Interacting with AI Flows from the Frontend

  • Next.js Integration: The @genkit-ai/next plugin facilitates calling Genkit flows from Next.js frontend components (Server Components or Client Components making API calls).
  • Client-Side Invocation: Typically, a client component will make an API request to a Next.js API route that, in turn, invokes the Genkit flow. Or, if using the Genkit Next.js plugin effectively, it might provide helper functions to call flows more directly.
  • API Key Management: The frontend handles AI API key provision, often through a context like useAIKey (src/contexts/ai-key-context.tsx) and components like ApiKeyDialog (src/components/ai/api-key-dialog.tsx). The key is then passed with requests to AI flows that require it.

Extending the AI Platform (For Contributors)
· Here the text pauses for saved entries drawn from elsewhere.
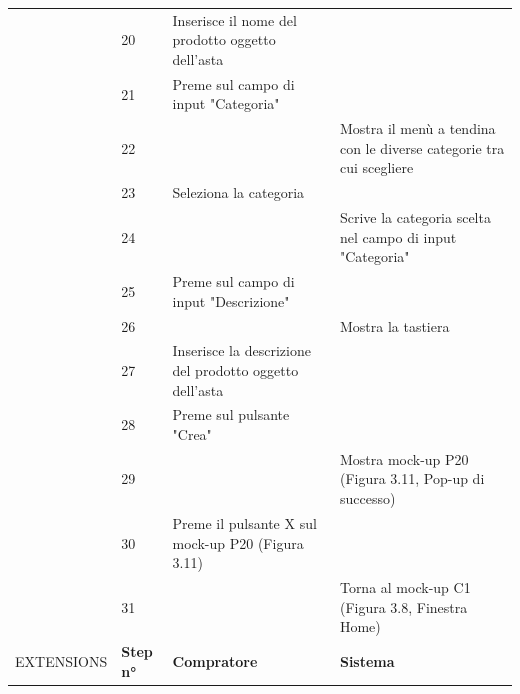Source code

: \begin{longtable}{|C{3.0cm}|C{1.3cm}|L{5.2cm}|L{5.2cm}|}
                        & 20
                        & Inserisce il nome del prodotto oggetto dell'asta
                        & \\
                        & 21
                        & Preme sul campo di input "Categoria"
                        & \\
                        & 22
                        &
                        & Mostra il menù a tendina con le diverse categorie tra cui scegliere \\
                        & 23
                        & Seleziona la categoria
                        & \\
                        & 24
                        & 
                        & Scrive la categoria scelta nel campo di input "Categoria"\\
                        & 25
                        & Preme sul campo di input "Descrizione"
                        & \\
                        & 26
                        &
                        & Mostra la tastiera \\
                        & 27
                        & Inserisce la descrizione del prodotto oggetto dell'asta
                        & \\
                        & 28
                        & Preme sul pulsante "Crea"
                        & \\
                        & 29
                        & 
                        & Mostra mock-up P20 (Figura 3.11, Pop-up di successo)\\
                        & 30
                        & Preme il pulsante X sul mock-up P20 (Figura 3.11)
                        & \\
                        & 31
                        & 
                        & Torna al mock-up C1 (Figura 3.8, Finestra Home)\\
                \hline
                    EXTENSIONS
                    & \textbf{Step n°} 
                    & \textbf{Compratore} 
                    & \textbf{Sistema}\\

\end{longtable}
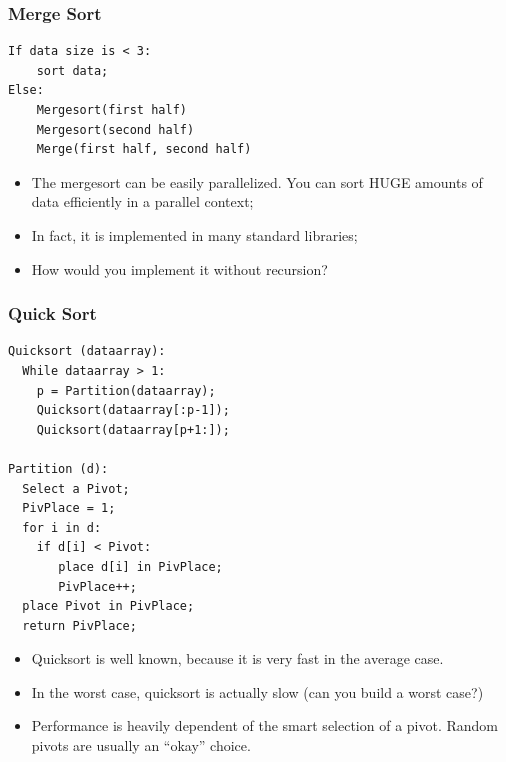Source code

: \documentclass{beamer}
\begin{document}
\begin{frame}
  \frametitle{Merge Sort}
  \begin{block}{}
{\smaller
\begin{verbatim}
If data size is < 3:
    sort data;
Else:
    Mergesort(first half)
    Mergesort(second half)
    Merge(first half, second half)
\end{verbatim}
}
  \end{block}
  \begin{itemize}
  \item The mergesort can be easily parallelized. You can sort HUGE
    amounts of data efficiently in a parallel context;
  \item In fact, it is implemented in many standard libraries;
  \item How would you implement it without recursion?
  \end{itemize}
\end{frame}

\begin{frame}
  \frametitle{Quick Sort}
  
  \begin{block}{}
{\tiny
\begin{verbatim}
Quicksort (dataarray):
  While dataarray > 1:
    p = Partition(dataarray);
    Quicksort(dataarray[:p-1]);
    Quicksort(dataarray[p+1:]);

Partition (d):
  Select a Pivot;
  PivPlace = 1;
  for i in d:
    if d[i] < Pivot:
       place d[i] in PivPlace;
       PivPlace++;
  place Pivot in PivPlace;
  return PivPlace;
\end{verbatim}
}
\end{block}

  \begin{itemize}
  \item Quicksort is well known, because it is very fast in the average case.
  \item In the worst case, quicksort is actually slow (can you build a worst case?)
  \item Performance is heavily dependent of the smart selection of a
    pivot. Random pivots are usually an ``okay'' choice.
  \end{itemize}
\end{frame}
\end{document}
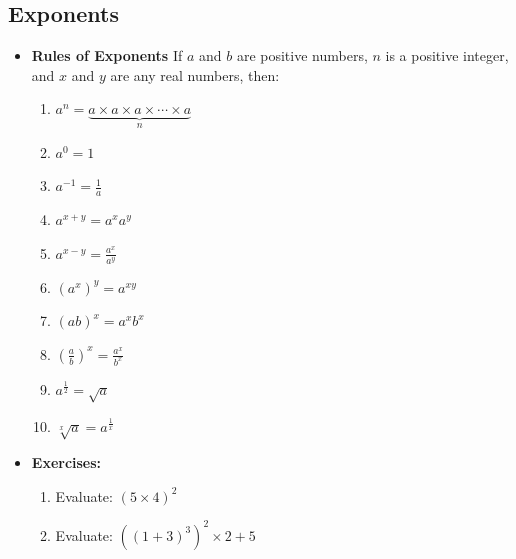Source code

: \documentclass[11pt]{article}
\theoremstyle{definition}
\theoremstyle{remark}
\begin{document}
\subsection{Exponents}
\begin{itemize} 
\item \textbf {Rules of Exponents} If $a$ and $b$ are positive numbers, $n$ is a positive integer, and $x$ and $y$ are any real numbers, then:
\begin{enumerate}
\item $a^n = \underbrace{a \times a \times a \times \cdots \times a}_n$
\item $a^0 = 1$
\item $a^{-1} = \displaystyle \frac{1}{a}$
\item $a^{x+y}=a^x a^y$
\item $a^{x-y}= \displaystyle \frac{a^x}{a^y}$
\item $(a^x)^y = a^{xy}$
\item $(ab)^x = a^x b^x$
\item $\displaystyle \left( \frac{a}{b} \right)^x = \frac{a^x}{b^x}$
\item $a^{\frac{1}{2}} = \sqrt{a}$
\item $\sqrt[x]{a} = a^{\frac{1}{x}}$
\end{enumerate}
\item \textbf{Exercises:}
\begin{enumerate}
\item Evaluate: $(5 \times 4)^2$
\item Evaluate: $((1+3)^3)^2 \times 2 + 5$
\end{enumerate}
\end{itemize}
\end{document}
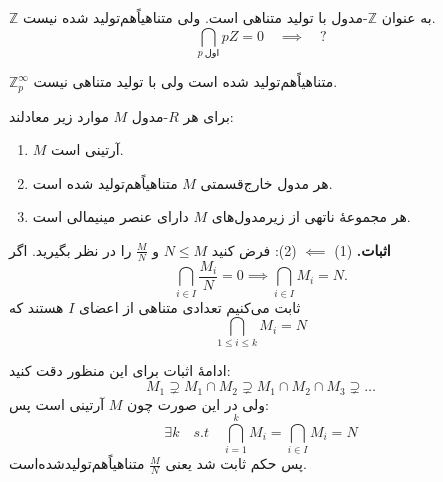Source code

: \section{}

\begin{frame}
    \begin{example}
        $\mathbb{Z}$ به عنوان $\mathbb{Z}$-مدول با تولید متناهی است.
        ولی متناهیاًهم‌تولید شده نیست.
        \[
            \bigcap_{p\ \text{اول}} pZ = 0 \quad \implies \quad ?
        \]

    \end{example}
    \begin{example}
        $\mathbb{Z}_p^\infty$ متناهیاًهم‌تولید شده است ولی با تولید متناهی نیست.
    \end{example}
\end{frame}

\begin{frame}
    \begin{theorem}
        برای هر $R$-مدول $M$ موارد زیر معادلند:
        \begin{enumerate}
            \item $M$ آرتینی است.
            \item هر مدول خارج‌قسمتی $M$  متناهیاًهم‌تولید شده است.
            \item هر مجموعهٔ ناتهی از زیرمدول‌های $M$ دارای عنصر مینیمالی است.
        \end{enumerate}
    \end{theorem}
    \textbf{اثبات.} (1) $\impliedby$ (2):
    فرض کنید $N \leqslant M$ و $\frac{M}{N}$ را در نظر بگیرید. اگر
    \[
        \bigcap_{i\in I} \frac{M_i}{N} = 0 \implies \bigcap_{i\in I} M_i = N.
    \]
    ثابت می‌کنیم تعدادی متناهی از اعضای
    $I$
    هستند که
    \[
        \bigcap_{1 \leqslant i \leqslant k} M_i = N
    \]
\end{frame}



\begin{frame}{ادامهٔ اثبات}
    برای این منظور دقت کنید:
    \[
        M_1 \supsetneq M_1 \cap M_2 \supsetneq M_1 \cap M_2 \cap M_3 \supsetneq \dots
    \]
    ولی در این صورت چون $M$ آرتینی است پس:
    \[
        \exists k \quad s.t \quad \bigcap_{i=1}^k M_i = \bigcap_{i\in I} M_i = N
    \]
    پس حکم ثابت شد یعنی $\frac{M}{N}$ متناهیاًهم‌تولید‌شده‌است.

\end{frame}


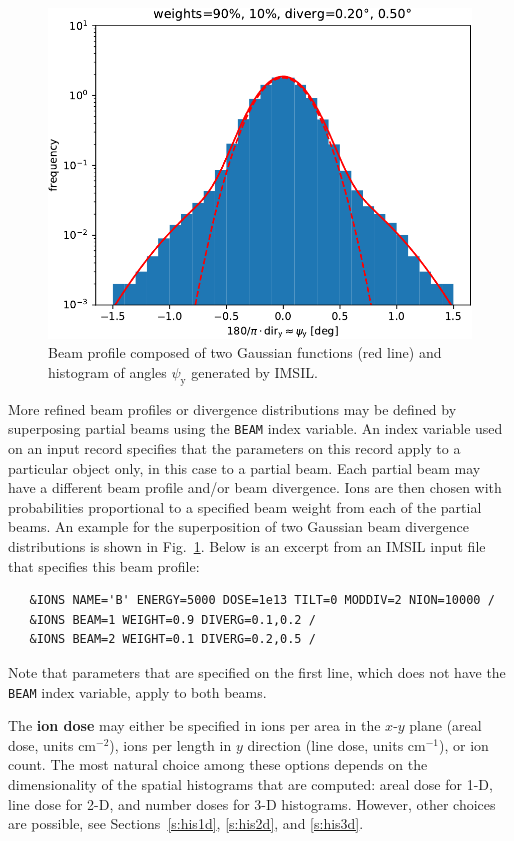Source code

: \begin{figure}[htbp]
\centering
\noindent\includegraphics[scale=0.8]{diverg_y-crop.pdf}
\caption{Beam profile composed of two Gaussian functions (red line) and
histogram of angles \(\psi_\mathrm{y}\) generated by IMSIL.}
\label{fig:diverg}
\end{figure}  
%
More refined beam profiles or divergence distributions may be defined by
superposing partial beams using the \texttt{BEAM} index variable. An index
variable used on an input record specifies that the parameters on this record
apply to a particular object only, in this case to a partial beam. Each partial
beam may have a different beam profile and/or beam divergence. Ions are then
chosen with probabilities proportional to a specified beam weight from each of
the partial beams. An example for the superposition of two Gaussian beam
divergence distributions is shown in Fig.~\ref{fig:diverg}. Below is an excerpt
from an IMSIL input file that specifies this beam profile: 
%
\begin{verbatim}
   &IONS NAME='B' ENERGY=5000 DOSE=1e13 TILT=0 MODDIV=2 NION=10000 /
   &IONS BEAM=1 WEIGHT=0.9 DIVERG=0.1,0.2 /
   &IONS BEAM=2 WEIGHT=0.1 DIVERG=0.2,0.5 /
\end{verbatim}
%
Note that parameters that are specified on the first line, which does not have
the \texttt{BEAM} index variable, apply to both beams.

The \textbf{ion dose} may either be specified in ions per area in the $x$-$y$
plane (areal dose, units cm$^{-2}$), ions per length in $y$ direction (line
dose, units cm$^{-1}$), or ion count. The most natural choice among these
options depends on the dimensionality of the spatial histograms that are
computed: areal dose for 1-D, line dose for 2-D, and number doses for 3-D
histograms. However, other choices are possible, see Sections~\ref{s:his1d},
\ref{s:his2d}, and \ref{s:his3d}.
If you want to add new AI features:

  1. Define a New Flow:
    • Create a new .ts file in src/ai/flows/.
    • Define the input and output schemas for your new AI task.
    • Use defineFlow from Genkit to implement the logic. You might prompt an LLM, call other tools, or combine multiple AI calls.
    • Example structure for a new flow src/ai/flows/my-new-ai-task.ts:
      import { defineFlow, generateText } from 'genkit';
      import { googleAI }s from '@genkit-ai/googleai'; // if not globally configured or for specific model
      import * as z from 'zod';
      import { ai } from '../genkit'; // Assuming 'ai' is your configured Genkit instance
      
      // Define input schema with Zod
      export const MyTaskInputSchema = z.object({
        prompt: z.string(),
        // other inputs
      });
      
      // Define output schema with Zod
      export const MyTaskOutputSchema = z.object({
        result: z.string(),
      });
      
      export const myNewAiTask = defineFlow(
        {
          name: 'myNewAiTask',
          inputSchema: MyTaskInputSchema,
          outputSchema: MyTaskOutputSchema,
        },
        async (input) => {
          const { prompt } = input;
      
          const llmResponse = await generateText({
            model: ai.model, // Use the configured model
            prompt: `User prompt: ${prompt}. Perform this new AI task...`,
            // Add other generation config like temperature, candidates, etc.
          });
      
          return { result: llmResponse.text() };
        }
      );
      
  2. Expose the Flow:
    • Ensure the flow is exported from its file.
    • The Genkit Next.js plugin or your API route setup should make it callable from the frontend.
  3. Integrate with UI:
    • Create or modify frontend components to gather input for the new flow.
    • Call the flow and display its results.
    • Handle loading states and potential errors.
  4. Testing:
    • Use the Genkit Developer UI to test your flow in isolation.
    • Write unit or integration tests if applicable.

Current AI Model

  • As per src/ai/genkit.ts, the platform is configured to use a Google Gemini model (e.g., googleai/gemini-2.0-flash).
  • This provides strong generative capabilities for text-based tasks.

Considerations

  • Cost: LLM API calls incur costs. Users providing their own API keys bear these costs.
  • Rate Limiting: Be mindful of API rate limits when designing flows that might make many calls.
  • Prompt Engineering: The quality of AI output heavily depends on the quality of the prompts. Iterative prompt refinement is key.
  • Security: If flows handle sensitive data, ensure appropriate security measures are in place. Genkit and Google Cloud offer mechanisms for this, but implementation is key.

This deep dive should provide a good starting point for understanding and working with HighLaunchPad's AI platform. For the most up-to-date details, always refer to the source code in the src/ai/ directory.